The music everywhere, on the air and on MTV, seems noisier than ever. Every time you change a channel it seems like some rapper is sticking his finger in your face: Yo! Listen up!
Well, not right now. I've got other things to listen to. O.K. -- you can hear the rejoinder immediately -- like what . . . Zamfir? Bart Simpson? The Brandenburg Concertos reinterpreted with singing crystals by Linda Evans' boyfriend?
Well, no. Just look around a little. There is some rock-solid music in our midst, but its coming has been so quiet that it seems to have arrived almost by stealth. Certainly it is not overwhelming the charts, and it is probably not to be heard on the radio anywhere short of the far ends of the FM dial. But it's worth searching out. If there's a college station in your area, they'll play it; any record store that doesn't feature a life-size color cutout of the Nelson twins will probably stock it. A couple of the musicians' names will be familiar to connoisseurs: Richard Thompson, Paul Brady. More -- and this is the beauty part -- will be new: Chris Whitley, Will T. Massey, Peter Himmelman, James McMurtry.

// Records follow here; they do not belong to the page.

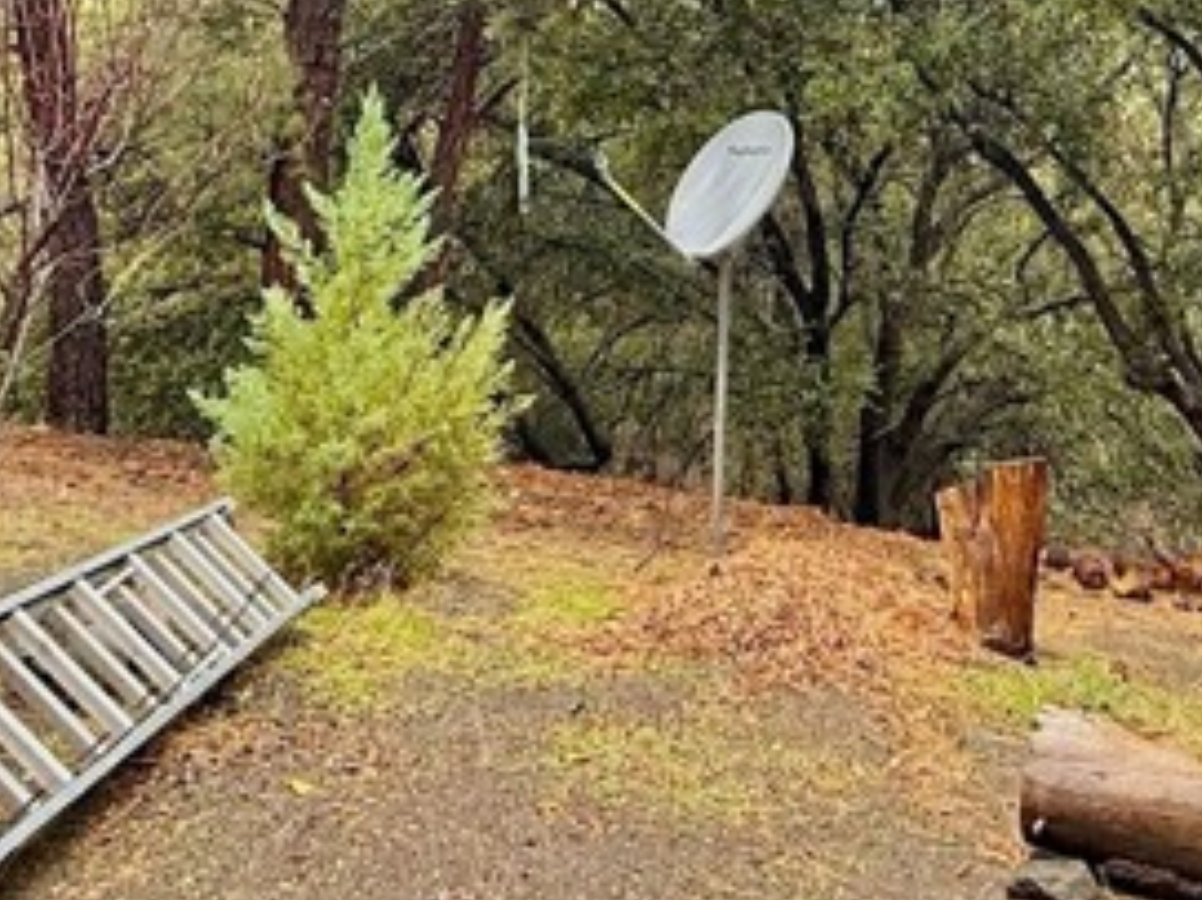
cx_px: 940
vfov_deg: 37.5
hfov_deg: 52.3
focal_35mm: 33
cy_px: -33
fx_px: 1145
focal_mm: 2.22
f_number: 2.2
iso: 160
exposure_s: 1/99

They are working, each on his own, the same territory. The music will sound familiar to anyone who has a long memory and an affection for tradition. It has shades of folk, honky-tonk, urban blues and revisionist country, but all of it can be called highly personal rock 'n' roll. These tunes have passion, intimacy and a shared but singular voice: the voice of the new troubadours.
It is hard to remember any time since the mid-'70s when there has been such a sudden flowering of reflective songwriting. Back then, the smash success of the Eagles, with their ingratiating harmonies and their canny outlaw lyrics, kicked open the doors for a whole generation of songwriters, from Jackson Browne to Warren Zevon and Karla Bonoff. Whether any 1990s group will crash the charts in such big-time fashion is not yet known. But they are already making a joyful noise, a reworking and reinvention of what the Irish songwriter Paul Brady, 44, calls "blue-eyed American rock 'n' roll."
And clear-eyed too. Whether they are veterans like Brady or Thompson, who at / 42 is in the bright midst of a career that started in the mid-'60s; or upstarts like Whitley, 30; or standard bearers like Himmelman, 31, who is Bob Dylan's son-in-law and has already released his fourth album, From Strength to Strength (Epic): all of them write songs with the same emphatic edge and aesthetic urgency that impelled the Lost Generation to write novels. Their songs carry similar thematic weight and have that same kind of conviction.
"I think of records as different chapters in an incredibly long and disjointed novel," says Thompson, whose superb new Rumor and Sigh (Capitol) displays both his carbolic lyricism and his stunning guitar virtuosity. Whitley's peak-heat debut album, Living with the Law (Columbia), comes out of a period of personal turmoil and heartbreak, including the dissolution of his marriage, about which he says, "It was a difficult time. Sort of impossible. I've always needed to write. ((But)) there is a price you pay for whatever goes on. I feel that I've paid something. You get scars from whatever you do."